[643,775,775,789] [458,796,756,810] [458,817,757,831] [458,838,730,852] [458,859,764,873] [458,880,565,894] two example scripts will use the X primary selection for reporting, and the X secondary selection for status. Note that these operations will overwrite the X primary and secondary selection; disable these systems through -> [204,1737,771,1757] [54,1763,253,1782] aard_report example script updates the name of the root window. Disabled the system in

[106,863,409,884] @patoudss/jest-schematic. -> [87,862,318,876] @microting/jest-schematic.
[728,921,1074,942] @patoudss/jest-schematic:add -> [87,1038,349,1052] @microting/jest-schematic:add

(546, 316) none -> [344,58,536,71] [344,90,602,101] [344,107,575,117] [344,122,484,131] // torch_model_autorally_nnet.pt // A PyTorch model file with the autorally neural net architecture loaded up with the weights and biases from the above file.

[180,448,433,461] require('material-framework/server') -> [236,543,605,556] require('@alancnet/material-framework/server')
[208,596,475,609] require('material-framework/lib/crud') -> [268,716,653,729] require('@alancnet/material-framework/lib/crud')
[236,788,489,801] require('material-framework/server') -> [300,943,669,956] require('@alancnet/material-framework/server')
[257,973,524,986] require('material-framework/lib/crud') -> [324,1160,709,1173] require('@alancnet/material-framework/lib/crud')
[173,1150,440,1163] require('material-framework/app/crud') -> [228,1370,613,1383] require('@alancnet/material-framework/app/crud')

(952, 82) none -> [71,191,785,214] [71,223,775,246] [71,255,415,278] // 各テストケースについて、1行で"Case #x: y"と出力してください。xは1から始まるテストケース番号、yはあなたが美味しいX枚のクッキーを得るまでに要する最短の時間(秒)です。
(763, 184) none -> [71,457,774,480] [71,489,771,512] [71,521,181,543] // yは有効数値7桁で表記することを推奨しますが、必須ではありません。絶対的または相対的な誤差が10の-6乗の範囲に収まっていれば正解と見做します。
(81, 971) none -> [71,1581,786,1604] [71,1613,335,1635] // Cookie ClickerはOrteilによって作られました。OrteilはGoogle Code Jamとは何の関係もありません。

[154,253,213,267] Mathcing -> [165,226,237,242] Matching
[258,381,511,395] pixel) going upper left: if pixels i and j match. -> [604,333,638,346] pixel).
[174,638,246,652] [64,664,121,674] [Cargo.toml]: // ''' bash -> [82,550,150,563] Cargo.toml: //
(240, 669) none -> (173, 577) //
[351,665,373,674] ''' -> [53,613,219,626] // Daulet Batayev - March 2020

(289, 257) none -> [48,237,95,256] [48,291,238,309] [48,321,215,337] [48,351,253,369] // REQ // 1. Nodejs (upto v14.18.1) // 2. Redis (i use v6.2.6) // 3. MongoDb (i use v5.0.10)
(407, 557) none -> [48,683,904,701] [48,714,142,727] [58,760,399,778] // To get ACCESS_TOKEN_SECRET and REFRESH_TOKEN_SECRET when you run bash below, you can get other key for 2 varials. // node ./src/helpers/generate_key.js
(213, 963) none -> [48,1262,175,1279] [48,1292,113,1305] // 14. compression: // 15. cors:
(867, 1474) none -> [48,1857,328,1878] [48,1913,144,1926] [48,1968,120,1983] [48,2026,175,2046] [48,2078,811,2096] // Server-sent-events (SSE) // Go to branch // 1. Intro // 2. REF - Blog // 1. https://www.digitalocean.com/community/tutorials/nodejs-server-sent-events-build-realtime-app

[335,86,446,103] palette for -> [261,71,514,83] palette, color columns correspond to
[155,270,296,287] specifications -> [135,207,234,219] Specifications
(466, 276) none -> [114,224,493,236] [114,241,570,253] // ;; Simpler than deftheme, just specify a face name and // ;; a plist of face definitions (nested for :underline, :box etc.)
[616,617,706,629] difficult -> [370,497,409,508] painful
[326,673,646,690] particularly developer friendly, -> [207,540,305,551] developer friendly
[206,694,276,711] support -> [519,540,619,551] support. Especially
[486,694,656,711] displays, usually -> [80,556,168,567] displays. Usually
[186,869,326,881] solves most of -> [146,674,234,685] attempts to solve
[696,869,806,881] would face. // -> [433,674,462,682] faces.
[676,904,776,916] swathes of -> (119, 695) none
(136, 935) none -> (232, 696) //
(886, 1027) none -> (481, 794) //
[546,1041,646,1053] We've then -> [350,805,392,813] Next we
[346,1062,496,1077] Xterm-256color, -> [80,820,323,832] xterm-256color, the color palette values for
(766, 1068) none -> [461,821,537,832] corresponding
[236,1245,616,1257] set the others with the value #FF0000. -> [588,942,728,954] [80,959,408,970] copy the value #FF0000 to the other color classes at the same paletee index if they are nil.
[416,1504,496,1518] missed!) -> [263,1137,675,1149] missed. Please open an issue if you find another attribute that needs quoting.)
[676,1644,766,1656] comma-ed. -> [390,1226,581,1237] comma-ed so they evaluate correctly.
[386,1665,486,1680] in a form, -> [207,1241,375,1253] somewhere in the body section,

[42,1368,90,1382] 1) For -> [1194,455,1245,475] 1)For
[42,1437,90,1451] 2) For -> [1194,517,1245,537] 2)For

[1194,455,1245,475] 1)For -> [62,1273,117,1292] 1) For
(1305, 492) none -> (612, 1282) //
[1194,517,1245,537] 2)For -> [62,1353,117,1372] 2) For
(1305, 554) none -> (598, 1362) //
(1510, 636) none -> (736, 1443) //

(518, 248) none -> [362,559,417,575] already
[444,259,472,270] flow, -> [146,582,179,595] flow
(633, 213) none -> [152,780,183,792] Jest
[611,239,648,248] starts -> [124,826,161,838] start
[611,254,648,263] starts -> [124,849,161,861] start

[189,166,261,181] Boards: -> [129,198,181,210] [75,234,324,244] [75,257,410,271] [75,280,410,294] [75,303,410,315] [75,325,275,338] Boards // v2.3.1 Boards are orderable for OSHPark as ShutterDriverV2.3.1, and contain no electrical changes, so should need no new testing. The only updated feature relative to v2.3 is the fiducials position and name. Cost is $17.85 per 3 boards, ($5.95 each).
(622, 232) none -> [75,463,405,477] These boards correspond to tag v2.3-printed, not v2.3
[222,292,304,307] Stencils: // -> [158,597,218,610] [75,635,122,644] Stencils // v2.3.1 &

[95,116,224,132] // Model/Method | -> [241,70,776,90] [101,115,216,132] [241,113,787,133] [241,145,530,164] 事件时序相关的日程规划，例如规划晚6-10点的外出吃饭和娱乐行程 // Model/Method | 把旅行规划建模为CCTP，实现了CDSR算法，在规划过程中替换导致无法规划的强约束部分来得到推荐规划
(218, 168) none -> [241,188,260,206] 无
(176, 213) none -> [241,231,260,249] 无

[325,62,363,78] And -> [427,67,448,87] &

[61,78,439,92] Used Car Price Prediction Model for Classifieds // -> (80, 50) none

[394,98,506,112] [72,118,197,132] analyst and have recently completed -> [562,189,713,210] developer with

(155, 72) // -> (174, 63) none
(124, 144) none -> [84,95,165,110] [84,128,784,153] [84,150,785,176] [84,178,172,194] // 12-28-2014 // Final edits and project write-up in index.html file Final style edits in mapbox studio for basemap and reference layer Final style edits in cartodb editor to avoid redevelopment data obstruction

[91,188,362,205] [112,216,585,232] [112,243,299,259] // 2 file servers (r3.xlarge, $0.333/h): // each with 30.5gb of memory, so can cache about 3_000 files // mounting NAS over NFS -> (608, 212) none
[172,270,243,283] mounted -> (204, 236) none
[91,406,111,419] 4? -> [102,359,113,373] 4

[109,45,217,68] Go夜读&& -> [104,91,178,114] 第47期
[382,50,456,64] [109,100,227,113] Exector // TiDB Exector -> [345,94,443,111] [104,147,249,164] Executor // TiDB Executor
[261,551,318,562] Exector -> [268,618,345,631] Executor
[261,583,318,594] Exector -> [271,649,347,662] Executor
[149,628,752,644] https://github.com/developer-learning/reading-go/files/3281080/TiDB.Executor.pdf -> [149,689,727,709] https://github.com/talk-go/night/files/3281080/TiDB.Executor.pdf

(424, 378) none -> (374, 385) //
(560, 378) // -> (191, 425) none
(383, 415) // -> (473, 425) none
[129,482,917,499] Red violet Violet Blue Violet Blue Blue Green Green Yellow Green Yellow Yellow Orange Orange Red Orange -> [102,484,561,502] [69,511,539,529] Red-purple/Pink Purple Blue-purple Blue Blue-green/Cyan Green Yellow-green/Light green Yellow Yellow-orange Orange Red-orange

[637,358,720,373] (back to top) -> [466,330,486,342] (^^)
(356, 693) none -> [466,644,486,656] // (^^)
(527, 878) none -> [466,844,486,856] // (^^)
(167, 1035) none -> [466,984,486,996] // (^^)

★ ★ ★ ★ ★ ★ ★

[Goal of the exercise] Copy out all lines from the records where the word "microting" appears.

[The answer]
[106,863,409,884] @patoudss/jest-schematic. -> [87,862,318,876] @microting/jest-schematic.
[728,921,1074,942] @patoudss/jest-schematic:add -> [87,1038,349,1052] @microting/jest-schematic:add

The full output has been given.